* Short-answer chart tasks *
# # # #

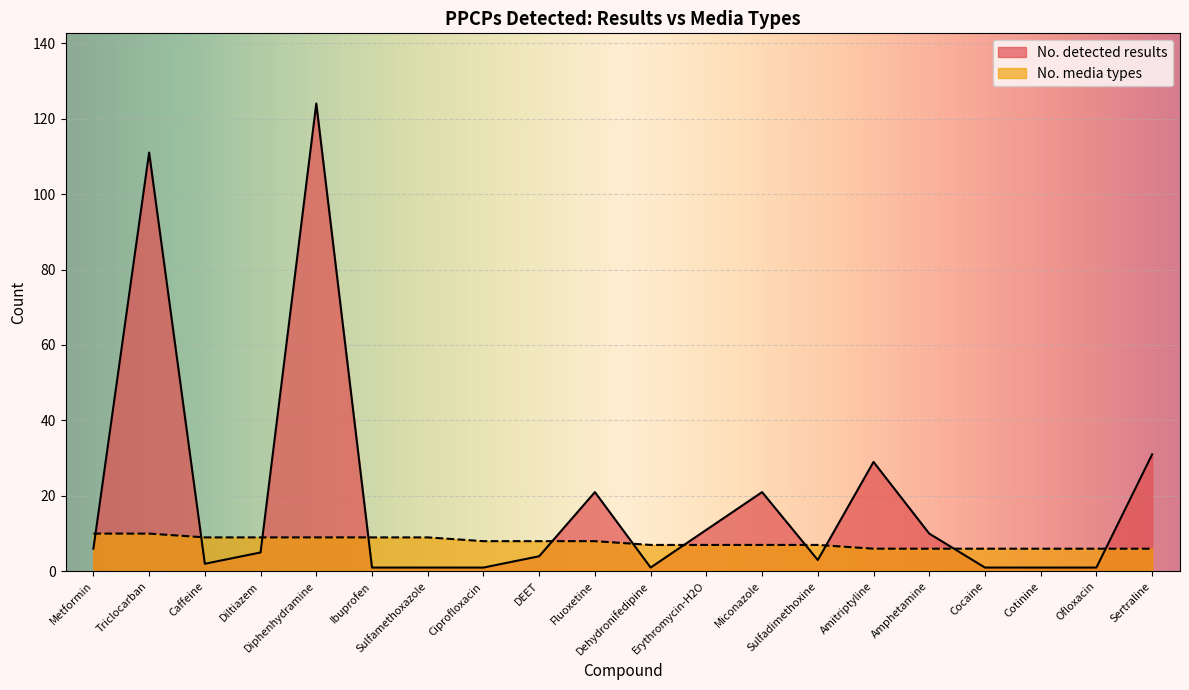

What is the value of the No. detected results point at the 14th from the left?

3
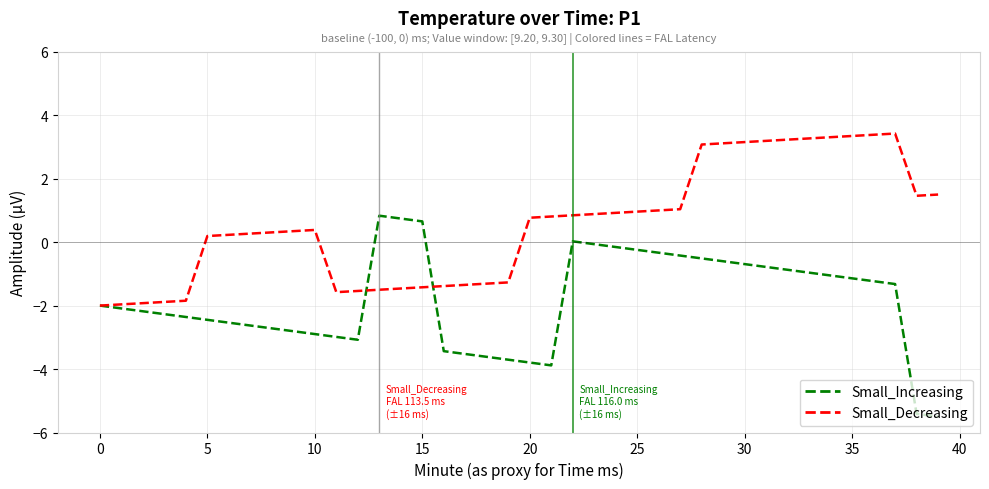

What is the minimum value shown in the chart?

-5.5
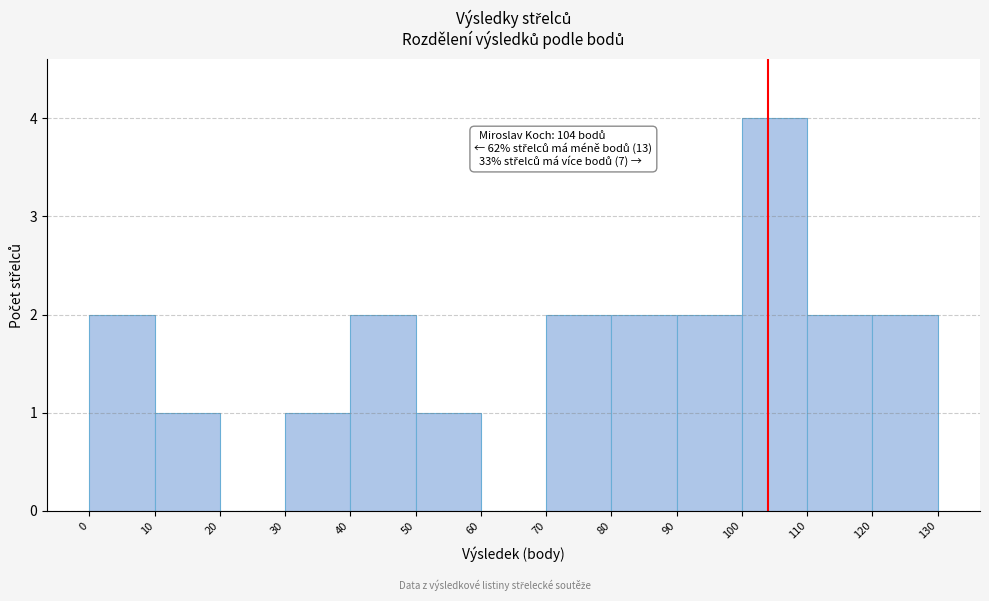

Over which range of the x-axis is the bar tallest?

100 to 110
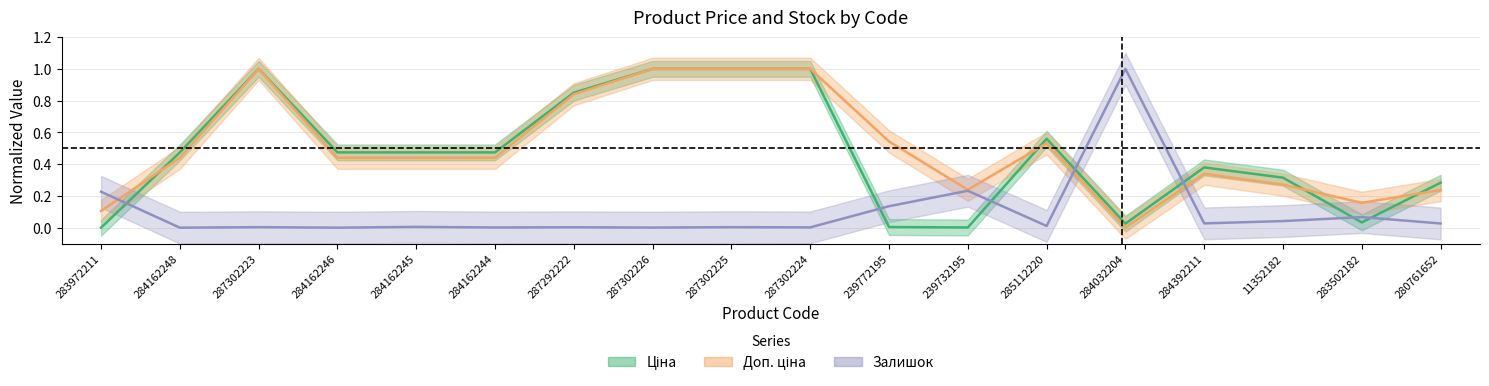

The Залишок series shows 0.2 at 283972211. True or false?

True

# # # #

* Your instructions *
Can you output every line of the listing above word for word, leaving out the pictures?

* Task response *
What is the value of the No. detected results point at the 14th from the left?

3

What is the minimum value shown in the chart?

-5.5

Over which range of the x-axis is the bar tallest?

100 to 110

The Залишок series shows 0.2 at 283972211. True or false?

True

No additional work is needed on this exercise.